The french sounding name -- and the whitish hair -- make Assange to the perfect Hollywood villain... ;-)

Marie Claude on :

it might be a Luxemburgeoise, or a Canadian name too

mbast on :

...or Swiss or Belgian etc. Just so we're clear on that: the man is [i]Australian[/i]. Wouldn't want to start any rumours here now, would we ;-)?

Marie Claude on :

right, I forgot them, wonder why ;-)

Griffin on :

Hey, I really enjoyed your article, Joerg. Its a bit stale now, but I wanted to link to this NYTimes piece in which even David Brooks has a tough time teasing scandal out of the WikiLeaks saga. http://opinionator.blogs.nytimes.com/2010/12/01/have-we-learned-anything-from-the-leaked-cables/?scp=9&sq=wikileaks&st=Search

Pamela on :

OH HO! Look where the man-child Assange was hiding out in London! The Frontline Club, a club for 'jounalists'. Wonder who turned him in? http://www.newsbusters.org/blogs/lachlan-markay/2010/12/10/julian-assange-hid-out-london-journalists-club

Joe Noory on :

Joerg: Perhaps you'll actually explain what you mean by "brainwashing", instead of just throwing some unexplained negative accusation out there without any basis.

Joerg Wolf on :

Joe, "Brainwashing" was a quote.

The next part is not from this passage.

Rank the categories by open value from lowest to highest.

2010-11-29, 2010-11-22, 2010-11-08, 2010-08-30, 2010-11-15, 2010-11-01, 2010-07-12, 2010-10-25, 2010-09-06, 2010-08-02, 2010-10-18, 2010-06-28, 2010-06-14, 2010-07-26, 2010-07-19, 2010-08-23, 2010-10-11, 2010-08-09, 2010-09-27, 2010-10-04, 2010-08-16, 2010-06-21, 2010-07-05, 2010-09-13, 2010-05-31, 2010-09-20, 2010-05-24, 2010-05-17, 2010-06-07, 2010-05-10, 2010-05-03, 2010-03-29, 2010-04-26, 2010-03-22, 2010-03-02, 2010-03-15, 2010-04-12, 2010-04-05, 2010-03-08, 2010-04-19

See blockquote paragraph and link. Feel free to write to the FAZ journalist and ask him what he means by it. And then get back to us and let Atlantic Review know. Could you please stop accusing me of "throwing some unexplained negative accusation out there without any basis," because your accussation is without basis, while I was not even making an accusation, even though my quote had a basis. ;-) Could you please this read the entire blogposts before you comment? Moreover, why do you post this comment now after two weeks? Are you bored?

influx on :

Maybe Joe was too busy waiting for the Euro to [url=http://no-pasaran.blogspot.com/2010/11/first-came-bail-out.html]drop[/url]. This is off topic - but I was watching 60 minutes, and seriously, John Boehner, is that the message you want to send - bursting into tears anytime you mention the word "American"?

Pat Patterson on :

As opposed to the First Lady saying, "For the first time in my adult lifetime, I'm really proud of my country" I'll take the tears over the elitism any day.

influx on :

I do, too. We can dig out worse quotes and reactions all day long, but the fact of the matter is, and please correct me if I'm wrong, that there's a slight difference between the first lady and the speaker of the house. And quoting the first lady doesn't make those neverending tears go away, Pat. Would have been nice to see some real leadership and not a crybaby. That's all I'm saying.

Pat Patterson on :

The real leadership was involved in turning back the claimed Democratic generation hegemony in Congress not in whether someone cried or not.